No Ghosts This Year #2

The walk home was generally a relief. Mark caught the bus home, so he wasn’t around to be a nuisance. And mostly Philip had the time to himself, to think and daydream. Sometimes he would take a book with him and try to read as he walked, but that was a hard thing to do. He knew the walk well and hardly needed to look where he was going to take the correct left and right turns, but he hated having to interrupt his book every time there was a red traffic light (“You would have been happier in this town when there were no traffic lights,” his grandfather had once said to him, “then you could read without stopping”), and once in a while there was a dog that had left a little treat for him on the ground, waiting for careless feet to tread in. No, it was generally best to look where he was going. It was difficult to do that and read at the same time.

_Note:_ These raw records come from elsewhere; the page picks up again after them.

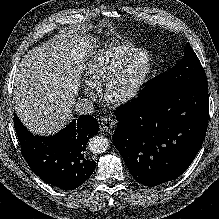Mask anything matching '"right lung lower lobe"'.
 <instances>
[{"label": "right lung lower lobe", "instance_id": "98d812e1", "mask_svg": "<svg viewBox=\"0 0 219 219\" xmlns=\"http://www.w3.org/2000/svg\"><path fill=\"white\" fill-rule=\"evenodd\" d=\"M14 127L24 159L45 182L73 190L93 173L96 162L84 155L88 140L99 130L98 121L93 116L81 115L50 137L31 134L15 113Z\"/></svg>", "mask_w": 219, "mask_h": 219}]
</instances>
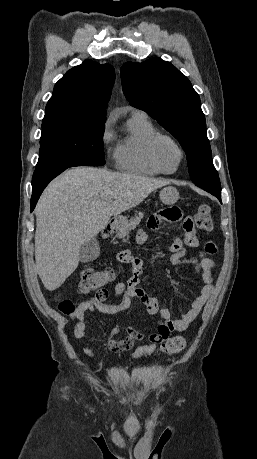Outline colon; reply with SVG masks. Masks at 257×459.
Listing matches in <instances>:
<instances>
[{
    "label": "colon",
    "instance_id": "1",
    "mask_svg": "<svg viewBox=\"0 0 257 459\" xmlns=\"http://www.w3.org/2000/svg\"><path fill=\"white\" fill-rule=\"evenodd\" d=\"M195 229L203 232H210L213 229V220L211 209L207 205L200 206L194 214ZM196 234V233H195ZM115 272L113 270H95L92 266H84L79 273V287L83 292L94 291L99 300H105L108 297V291L104 288L110 280L113 279ZM58 306L62 313H72L76 306L68 299H59ZM186 346V339L183 336H174L166 340L160 347L164 354H174L181 352Z\"/></svg>",
    "mask_w": 257,
    "mask_h": 459
}]
</instances>
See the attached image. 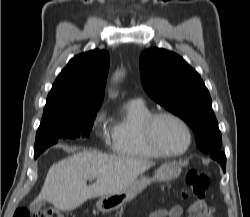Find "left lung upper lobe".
I'll return each instance as SVG.
<instances>
[{
    "instance_id": "1",
    "label": "left lung upper lobe",
    "mask_w": 250,
    "mask_h": 217,
    "mask_svg": "<svg viewBox=\"0 0 250 217\" xmlns=\"http://www.w3.org/2000/svg\"><path fill=\"white\" fill-rule=\"evenodd\" d=\"M140 71L146 93L191 126L197 148L207 154L220 152L221 132L200 75L182 57L161 48L142 53Z\"/></svg>"
}]
</instances>
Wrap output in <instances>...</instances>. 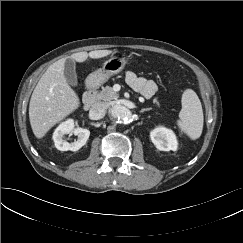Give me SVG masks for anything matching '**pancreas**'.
I'll use <instances>...</instances> for the list:
<instances>
[{
    "mask_svg": "<svg viewBox=\"0 0 243 243\" xmlns=\"http://www.w3.org/2000/svg\"><path fill=\"white\" fill-rule=\"evenodd\" d=\"M119 95L117 92L113 90L112 87L106 86L102 88V90L97 94V100H102V101H111V100H116L118 99ZM156 104L159 106V103L155 101Z\"/></svg>",
    "mask_w": 243,
    "mask_h": 243,
    "instance_id": "1",
    "label": "pancreas"
}]
</instances>
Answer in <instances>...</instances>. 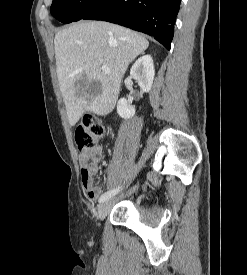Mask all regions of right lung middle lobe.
Segmentation results:
<instances>
[{
	"label": "right lung middle lobe",
	"mask_w": 247,
	"mask_h": 275,
	"mask_svg": "<svg viewBox=\"0 0 247 275\" xmlns=\"http://www.w3.org/2000/svg\"><path fill=\"white\" fill-rule=\"evenodd\" d=\"M103 0H53L51 14L67 24L81 20Z\"/></svg>",
	"instance_id": "1"
}]
</instances>
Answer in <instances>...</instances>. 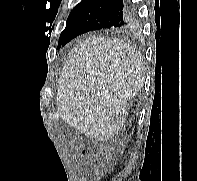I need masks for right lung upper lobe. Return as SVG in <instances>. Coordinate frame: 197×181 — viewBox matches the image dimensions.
Wrapping results in <instances>:
<instances>
[{
    "instance_id": "1",
    "label": "right lung upper lobe",
    "mask_w": 197,
    "mask_h": 181,
    "mask_svg": "<svg viewBox=\"0 0 197 181\" xmlns=\"http://www.w3.org/2000/svg\"><path fill=\"white\" fill-rule=\"evenodd\" d=\"M97 0H82L78 5L75 6L74 9L78 10H86L90 5H92L94 2H96ZM73 9V10H74ZM128 28L127 27H122V28H118V31H126Z\"/></svg>"
}]
</instances>
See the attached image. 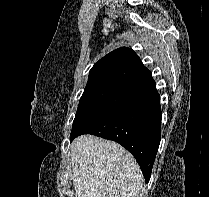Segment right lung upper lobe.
I'll list each match as a JSON object with an SVG mask.
<instances>
[{
  "mask_svg": "<svg viewBox=\"0 0 209 197\" xmlns=\"http://www.w3.org/2000/svg\"><path fill=\"white\" fill-rule=\"evenodd\" d=\"M88 82H112L138 92L156 86L151 72L136 53L127 47L118 48L95 63L90 70Z\"/></svg>",
  "mask_w": 209,
  "mask_h": 197,
  "instance_id": "right-lung-upper-lobe-1",
  "label": "right lung upper lobe"
}]
</instances>
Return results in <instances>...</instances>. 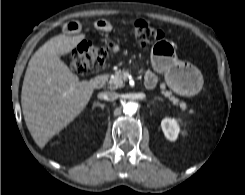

You could get quite far in a daydream, of course, even if you couldn’t read: far away from Mark, and far away from PE and Maths homework. You could get to a place where it didn’t matter so much if your hair was messy or you stank, where no-one was likely to take a specky on your back. Only, there were obstacles still to daydreams: the realities of classmates that saw you while you were walking, for instance. Where they were likely just to ignore you at lunchtime, you seemed to become much more interesting when they saw you outside of school. If they saw you while they were standing by the milk-bar, they might call out, “Hey Savage!” as though that were a particularly original (and biting) thing to say. If they were doing something forbidden for kids to do in school uniform – smoking, for instance – they might append an offer to the “Hey Savage”, like, “Wanna smoke?”, knowing, of course, that the answer would be no. That was the point of it: to provoke him into saying no. Had he ever said, “Sure!” and gone over to smoke with them, the appeal might have worn off quickly. Or he might have opened up something altogether new in his relationships with his peers, an entirely unknown and dangerous dimension: unknown and dangerous to all involved.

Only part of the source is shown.